BEGIN EXTRACTED MATERIAL
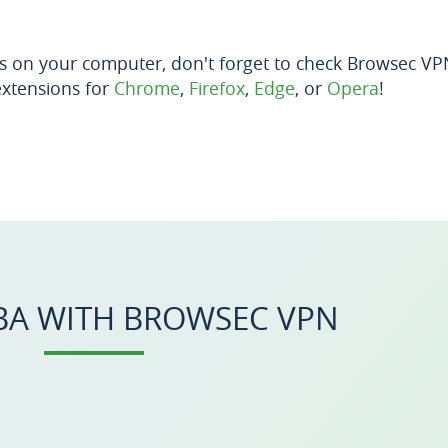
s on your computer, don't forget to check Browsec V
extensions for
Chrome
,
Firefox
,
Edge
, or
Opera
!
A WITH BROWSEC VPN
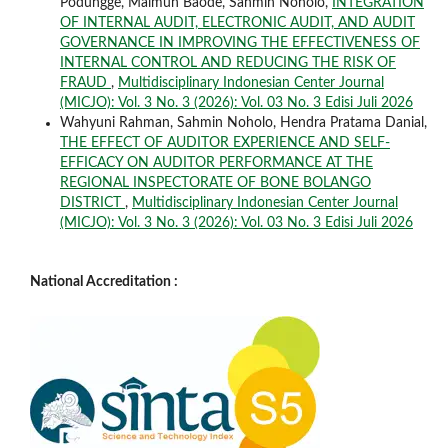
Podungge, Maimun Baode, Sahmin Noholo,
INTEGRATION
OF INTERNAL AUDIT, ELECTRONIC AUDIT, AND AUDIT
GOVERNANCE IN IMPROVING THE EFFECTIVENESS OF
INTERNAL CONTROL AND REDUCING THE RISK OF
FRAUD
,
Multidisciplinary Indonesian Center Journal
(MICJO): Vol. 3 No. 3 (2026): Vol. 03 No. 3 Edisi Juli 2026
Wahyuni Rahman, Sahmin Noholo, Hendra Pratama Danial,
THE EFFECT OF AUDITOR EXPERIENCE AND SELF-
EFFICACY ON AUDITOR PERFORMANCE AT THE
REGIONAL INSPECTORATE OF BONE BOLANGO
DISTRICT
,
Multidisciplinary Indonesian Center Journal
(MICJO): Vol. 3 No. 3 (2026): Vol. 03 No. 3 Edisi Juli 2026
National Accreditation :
END EXTRACTED MATERIAL
WORK TO BE COMPLETED ->
Rewrite the text of the entries with every "Multidisciplinary Indonesian Center Journal" replaced by "MICJO Journal", leaving everything else unchanged and leaving out the pictures.

REPLY TO THE TASK ->
s on your computer, don't forget to check Browsec V
extensions for
Chrome
,
Firefox
,
Edge
, or
Opera
!
A WITH BROWSEC VPN
Podungge, Maimun Baode, Sahmin Noholo,
INTEGRATION
OF INTERNAL AUDIT, ELECTRONIC AUDIT, AND AUDIT
GOVERNANCE IN IMPROVING THE EFFECTIVENESS OF
INTERNAL CONTROL AND REDUCING THE RISK OF
FRAUD
,
MICJO Journal
(MICJO): Vol. 3 No. 3 (2026): Vol. 03 No. 3 Edisi Juli 2026
Wahyuni Rahman, Sahmin Noholo, Hendra Pratama Danial,
THE EFFECT OF AUDITOR EXPERIENCE AND SELF-
EFFICACY ON AUDITOR PERFORMANCE AT THE
REGIONAL INSPECTORATE OF BONE BOLANGO
DISTRICT
,
MICJO Journal
(MICJO): Vol. 3 No. 3 (2026): Vol. 03 No. 3 Edisi Juli 2026
National Accreditation :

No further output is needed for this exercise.